In less than a week begins the third iteration of Cornell's MSLS, a master's program in law designed for people who work in business or the public sector and interact with but don't want to be lawyers. The program is taught mostly asynchronously and remotely, with online interactions (including in Zoom office hours) with the faculty who appear as talking heads in the videos. I am the instructor in the first class in the program: Introduction to the U.S. Legal System, which necessarily includes a little of everything, somewhat skewed by my interests and quirks. In making the videos and curating the other content, I was constantly reminded by the producers at eCornell to highlight how the course is relevant to people who won't be lawyers. A major theme that emerged in my videos and other materials was communication.

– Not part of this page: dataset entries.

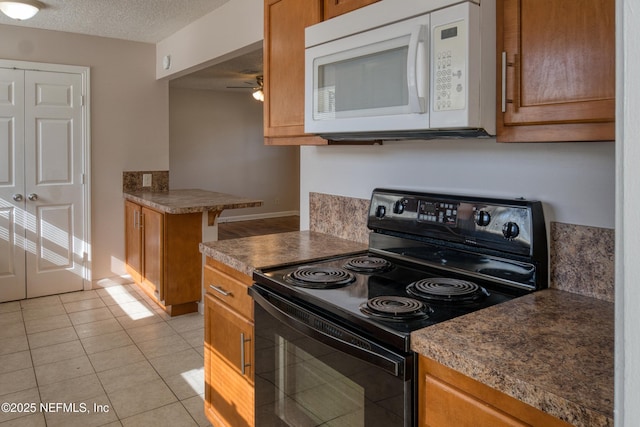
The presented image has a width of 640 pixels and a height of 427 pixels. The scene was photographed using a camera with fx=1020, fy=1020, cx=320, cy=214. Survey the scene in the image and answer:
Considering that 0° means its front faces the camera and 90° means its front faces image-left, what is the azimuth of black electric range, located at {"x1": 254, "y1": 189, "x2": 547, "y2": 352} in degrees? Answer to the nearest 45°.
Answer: approximately 45°

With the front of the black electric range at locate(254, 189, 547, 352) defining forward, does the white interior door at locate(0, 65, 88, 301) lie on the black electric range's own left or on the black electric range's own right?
on the black electric range's own right

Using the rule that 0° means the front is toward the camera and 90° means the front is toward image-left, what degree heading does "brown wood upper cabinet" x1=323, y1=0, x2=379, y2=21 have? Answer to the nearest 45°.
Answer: approximately 45°

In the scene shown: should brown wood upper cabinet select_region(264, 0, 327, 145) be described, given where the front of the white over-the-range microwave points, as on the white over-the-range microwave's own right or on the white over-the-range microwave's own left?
on the white over-the-range microwave's own right

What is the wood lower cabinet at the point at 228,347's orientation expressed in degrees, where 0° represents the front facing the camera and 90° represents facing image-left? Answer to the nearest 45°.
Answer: approximately 45°

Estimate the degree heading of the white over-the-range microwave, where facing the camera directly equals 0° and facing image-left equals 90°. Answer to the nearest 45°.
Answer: approximately 45°

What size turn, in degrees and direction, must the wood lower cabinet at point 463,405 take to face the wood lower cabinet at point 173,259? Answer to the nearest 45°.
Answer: approximately 90° to its right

I explain to the MSLS students that a good lawyer should listen carefully to the client. If they have a lawyer who doesn't understand or pursue their goals, they should find a different lawyer. But I also tell the students that part of what they're learning in the program is how to be (on behalf of themselves or their organizations) better clients--ones who hear when a lawyer says that the law forecloses a certain path but then offers other means of achieving the ultimate objective. I tested this notion with some lawyer friends who have more frequent client contact than I do, and they agreed.
So, to come back to the In Re Grand Jury case, I hope that whatever the Court decides about the relative amount of law talk there needs to be in a conversation for the privilege to apply, the Court will also recognize that a lot of what lawyers do as lawyers is to attend to matters that reflect the complexity of human lives.